---------- Provided records ----------
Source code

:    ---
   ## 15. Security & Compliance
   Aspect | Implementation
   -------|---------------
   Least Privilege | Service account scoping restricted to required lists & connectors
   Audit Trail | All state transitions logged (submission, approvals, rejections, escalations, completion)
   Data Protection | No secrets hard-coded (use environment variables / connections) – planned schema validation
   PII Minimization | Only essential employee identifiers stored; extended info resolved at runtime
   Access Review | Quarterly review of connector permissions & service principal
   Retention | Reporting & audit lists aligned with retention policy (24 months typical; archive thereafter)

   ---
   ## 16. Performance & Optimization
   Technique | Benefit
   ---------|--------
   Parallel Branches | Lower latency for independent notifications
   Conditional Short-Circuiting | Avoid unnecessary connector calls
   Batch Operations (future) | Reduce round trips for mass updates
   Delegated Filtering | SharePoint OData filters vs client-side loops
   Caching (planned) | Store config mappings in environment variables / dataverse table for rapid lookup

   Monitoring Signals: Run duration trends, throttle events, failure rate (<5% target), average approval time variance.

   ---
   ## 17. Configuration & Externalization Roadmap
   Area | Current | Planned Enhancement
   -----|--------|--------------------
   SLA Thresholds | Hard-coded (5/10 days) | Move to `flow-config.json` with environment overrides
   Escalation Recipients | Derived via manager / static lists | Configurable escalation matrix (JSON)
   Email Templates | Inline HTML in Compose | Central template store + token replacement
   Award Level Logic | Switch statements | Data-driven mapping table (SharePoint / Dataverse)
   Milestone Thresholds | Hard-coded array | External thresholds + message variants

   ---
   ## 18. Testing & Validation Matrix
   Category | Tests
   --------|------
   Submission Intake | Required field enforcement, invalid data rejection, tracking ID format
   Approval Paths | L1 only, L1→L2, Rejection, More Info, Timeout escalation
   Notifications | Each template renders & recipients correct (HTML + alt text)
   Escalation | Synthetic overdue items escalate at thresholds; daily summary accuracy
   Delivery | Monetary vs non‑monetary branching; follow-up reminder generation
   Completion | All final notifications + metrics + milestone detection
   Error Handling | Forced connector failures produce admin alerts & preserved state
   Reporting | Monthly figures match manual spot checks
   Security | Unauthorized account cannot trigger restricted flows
----------
- [Work instruction] Whenever a line in the entries holds the word "variables", copy that line.

- [Exercise response]
   Data Protection | No secrets hard-coded (use environment variables / connections) – planned schema validation
   Caching (planned) | Store config mappings in environment variables / dataverse table for rapid lookup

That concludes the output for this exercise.